Likas et al., [7] put forth a global K-Means clustering algorithm. The technique was an incremental move toward to clustering that animatedly adds one cluster center at a time in the course of a deterministic global exploration procedure consisting of N (with N being the size of the data set) executions of the k-means algorithm from appropriate initial positions. They also proposed a method to reduce the computational load. Moreover this reduction can be achieved without significantly affecting the solution quality. The indispensable thought essential for the proposed method is that an optimal solution for a clustering problem with M clusters can be obtained using a series of local searches.

Chen Zhang et al., [8] presented a new clustering method based on K-means that have avoided alternative randomness of initial center. This paper focused on K-means algorithm to the initial value of the dependence of K selected from the aspects of the algorithm is improved. First, the initial clustering number is radicN. Second, through the application of the sub-merger strategy the categories were combined.

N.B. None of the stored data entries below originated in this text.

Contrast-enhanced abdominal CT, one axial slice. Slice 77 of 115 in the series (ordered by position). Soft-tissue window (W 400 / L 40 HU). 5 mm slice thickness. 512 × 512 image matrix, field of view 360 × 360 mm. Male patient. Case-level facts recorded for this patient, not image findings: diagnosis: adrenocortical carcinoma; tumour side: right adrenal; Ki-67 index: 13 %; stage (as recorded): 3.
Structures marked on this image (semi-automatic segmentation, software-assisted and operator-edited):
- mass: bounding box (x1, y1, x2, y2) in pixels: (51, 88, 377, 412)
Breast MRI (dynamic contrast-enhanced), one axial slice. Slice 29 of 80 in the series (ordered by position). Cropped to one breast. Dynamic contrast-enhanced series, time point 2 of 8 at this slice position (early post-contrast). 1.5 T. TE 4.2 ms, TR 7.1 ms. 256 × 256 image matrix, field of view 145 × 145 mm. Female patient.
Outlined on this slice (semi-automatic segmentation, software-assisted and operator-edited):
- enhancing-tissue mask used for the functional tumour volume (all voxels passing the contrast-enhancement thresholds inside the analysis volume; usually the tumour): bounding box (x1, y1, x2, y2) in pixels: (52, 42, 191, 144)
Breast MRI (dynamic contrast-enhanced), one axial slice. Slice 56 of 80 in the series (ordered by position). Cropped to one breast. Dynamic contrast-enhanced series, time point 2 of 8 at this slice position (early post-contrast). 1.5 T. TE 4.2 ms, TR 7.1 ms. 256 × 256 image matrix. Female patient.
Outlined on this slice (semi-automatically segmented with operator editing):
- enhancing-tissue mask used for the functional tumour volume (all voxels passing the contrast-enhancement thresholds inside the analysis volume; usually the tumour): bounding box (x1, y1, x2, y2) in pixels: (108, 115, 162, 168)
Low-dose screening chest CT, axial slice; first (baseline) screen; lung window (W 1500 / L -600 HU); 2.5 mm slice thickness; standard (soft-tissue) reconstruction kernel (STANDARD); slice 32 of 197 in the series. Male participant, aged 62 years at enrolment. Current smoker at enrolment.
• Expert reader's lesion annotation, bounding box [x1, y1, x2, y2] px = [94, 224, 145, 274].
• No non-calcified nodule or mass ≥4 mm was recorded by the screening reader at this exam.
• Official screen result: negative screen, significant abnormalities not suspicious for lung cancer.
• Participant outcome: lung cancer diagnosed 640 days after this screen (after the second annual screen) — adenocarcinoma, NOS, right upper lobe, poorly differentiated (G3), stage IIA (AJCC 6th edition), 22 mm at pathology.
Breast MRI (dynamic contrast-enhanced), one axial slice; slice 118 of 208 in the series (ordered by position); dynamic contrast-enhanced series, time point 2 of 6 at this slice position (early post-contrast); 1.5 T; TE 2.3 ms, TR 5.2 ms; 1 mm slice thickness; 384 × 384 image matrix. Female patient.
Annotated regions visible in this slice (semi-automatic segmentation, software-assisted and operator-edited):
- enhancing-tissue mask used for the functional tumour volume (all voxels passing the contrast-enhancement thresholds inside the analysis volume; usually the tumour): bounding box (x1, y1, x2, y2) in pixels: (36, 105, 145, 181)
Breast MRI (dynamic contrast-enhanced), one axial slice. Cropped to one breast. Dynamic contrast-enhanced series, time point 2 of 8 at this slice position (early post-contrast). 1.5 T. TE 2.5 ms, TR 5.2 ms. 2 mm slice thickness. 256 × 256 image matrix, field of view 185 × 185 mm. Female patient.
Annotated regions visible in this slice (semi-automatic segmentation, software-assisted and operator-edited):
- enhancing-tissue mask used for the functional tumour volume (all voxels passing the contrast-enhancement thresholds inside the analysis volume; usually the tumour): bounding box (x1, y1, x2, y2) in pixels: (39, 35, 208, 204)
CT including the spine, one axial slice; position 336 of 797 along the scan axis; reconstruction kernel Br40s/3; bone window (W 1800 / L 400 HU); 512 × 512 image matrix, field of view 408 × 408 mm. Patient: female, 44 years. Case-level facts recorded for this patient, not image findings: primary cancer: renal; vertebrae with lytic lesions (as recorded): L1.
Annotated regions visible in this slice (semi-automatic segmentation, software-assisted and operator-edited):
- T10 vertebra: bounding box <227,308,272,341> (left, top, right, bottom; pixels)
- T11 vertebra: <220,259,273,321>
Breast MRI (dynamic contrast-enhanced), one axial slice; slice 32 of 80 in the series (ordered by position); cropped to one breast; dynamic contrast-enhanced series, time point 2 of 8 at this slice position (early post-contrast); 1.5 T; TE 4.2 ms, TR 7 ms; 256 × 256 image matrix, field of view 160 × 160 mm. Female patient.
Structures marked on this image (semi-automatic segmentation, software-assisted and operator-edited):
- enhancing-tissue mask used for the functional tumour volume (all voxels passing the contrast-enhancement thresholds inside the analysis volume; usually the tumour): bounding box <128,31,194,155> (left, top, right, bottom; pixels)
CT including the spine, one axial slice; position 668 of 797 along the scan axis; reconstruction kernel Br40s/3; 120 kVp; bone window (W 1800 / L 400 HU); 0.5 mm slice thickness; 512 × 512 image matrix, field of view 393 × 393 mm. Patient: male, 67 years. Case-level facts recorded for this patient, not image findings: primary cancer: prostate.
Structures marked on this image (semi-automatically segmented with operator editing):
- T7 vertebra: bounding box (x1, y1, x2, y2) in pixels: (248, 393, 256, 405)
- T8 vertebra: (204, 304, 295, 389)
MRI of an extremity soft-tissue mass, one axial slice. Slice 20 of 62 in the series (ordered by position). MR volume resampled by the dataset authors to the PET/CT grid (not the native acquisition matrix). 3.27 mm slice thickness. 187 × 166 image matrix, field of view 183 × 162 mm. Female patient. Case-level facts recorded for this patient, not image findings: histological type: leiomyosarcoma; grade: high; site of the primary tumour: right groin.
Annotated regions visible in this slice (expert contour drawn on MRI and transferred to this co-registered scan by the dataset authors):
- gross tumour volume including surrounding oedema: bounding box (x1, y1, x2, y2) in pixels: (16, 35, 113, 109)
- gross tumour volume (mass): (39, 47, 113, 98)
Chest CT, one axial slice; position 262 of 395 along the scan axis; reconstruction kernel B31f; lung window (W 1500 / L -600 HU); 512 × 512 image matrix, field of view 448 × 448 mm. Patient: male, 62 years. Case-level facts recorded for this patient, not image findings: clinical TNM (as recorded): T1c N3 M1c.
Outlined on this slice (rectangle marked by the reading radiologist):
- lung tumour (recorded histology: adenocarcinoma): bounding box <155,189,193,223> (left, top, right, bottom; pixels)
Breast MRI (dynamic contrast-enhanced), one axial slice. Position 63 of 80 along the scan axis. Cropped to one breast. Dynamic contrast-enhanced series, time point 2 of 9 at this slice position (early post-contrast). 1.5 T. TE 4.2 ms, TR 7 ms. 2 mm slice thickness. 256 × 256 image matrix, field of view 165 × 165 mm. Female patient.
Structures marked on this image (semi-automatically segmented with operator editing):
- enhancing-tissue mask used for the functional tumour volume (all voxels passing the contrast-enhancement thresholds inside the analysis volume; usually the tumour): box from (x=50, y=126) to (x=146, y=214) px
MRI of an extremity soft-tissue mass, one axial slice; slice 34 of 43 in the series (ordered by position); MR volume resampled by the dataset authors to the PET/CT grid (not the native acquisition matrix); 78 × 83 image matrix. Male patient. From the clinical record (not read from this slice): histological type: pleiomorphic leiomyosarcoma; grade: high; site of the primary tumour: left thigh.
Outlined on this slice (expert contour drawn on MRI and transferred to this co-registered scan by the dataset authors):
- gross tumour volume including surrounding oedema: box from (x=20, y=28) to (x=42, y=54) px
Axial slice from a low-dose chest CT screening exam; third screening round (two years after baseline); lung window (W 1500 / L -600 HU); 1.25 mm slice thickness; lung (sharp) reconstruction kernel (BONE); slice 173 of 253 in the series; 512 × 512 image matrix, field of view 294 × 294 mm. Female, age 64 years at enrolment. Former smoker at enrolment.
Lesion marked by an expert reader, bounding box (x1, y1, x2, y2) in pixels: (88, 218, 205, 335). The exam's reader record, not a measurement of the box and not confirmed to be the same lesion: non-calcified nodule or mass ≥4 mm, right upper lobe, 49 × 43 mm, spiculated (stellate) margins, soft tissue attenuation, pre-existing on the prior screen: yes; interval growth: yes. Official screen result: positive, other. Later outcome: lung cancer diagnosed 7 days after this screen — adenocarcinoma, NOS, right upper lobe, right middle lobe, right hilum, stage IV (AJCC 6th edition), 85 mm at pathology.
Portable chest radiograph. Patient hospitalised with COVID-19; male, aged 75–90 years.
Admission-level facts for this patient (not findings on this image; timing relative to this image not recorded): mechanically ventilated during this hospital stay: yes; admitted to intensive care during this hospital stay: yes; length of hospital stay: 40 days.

The algorithm does not require the user is given in advance the number of cluster. Experiments on synthetic datasets are presented to have shown significant improvements in clustering accuracy in comparison with the random K-means.

In this paper, Juanying Xie et al., [9] proposed a new version of the global K-means algorithm. The outstanding feature of our algorithm is its superiority in execution time. It takes less run time than that of the available global K-means algorithms. This great advantage is due to that we improved the way of creating the next cluster center in the global K-means algorithm. We defined a novel function to select the optimal candidate center for the next cluster enlightened by the idea of K-medoids clustering algorithm suggested by Park and Jun.

In this approach, Yanfeng Zhang et al., [10] presented a new Neighbor Sharing Selection based Agglomerative fuzzy K- means (NSS-AKmeans) algorithm for learning optimal number of clusters and generating better clustering results. The NSS-AKmeans can identify high density areas and determine initial cluster centers from these areas with a neighbor sharing selection method. To select initial cluster centers, we propose agglomeration energy (AE) factor for representing global density relationship of objects, and a Neighbors Sharing Factor (NSF) for estimating local neighbor sharing relationship of objects.

Xue Sun et al., [12] proposed a semi-supervised K-means algorithm based on the global optimization. It can select an appropriate number of clusters as the K value directly and plan

a great amount of supervision data by using only a small amount of the labeled data. Combining the distribution characteristics of data sets and monitoring information in each cluster after clustering, we use the voting rule to guide the cluster labeling in the data sets. The experiments indicated that the global optimization algorithm for semi-supervised K- means is quite helpful to improve the K-means algorithm, it can effectively find the best data sets for K values and clustering center and enhancing the performance of clustering.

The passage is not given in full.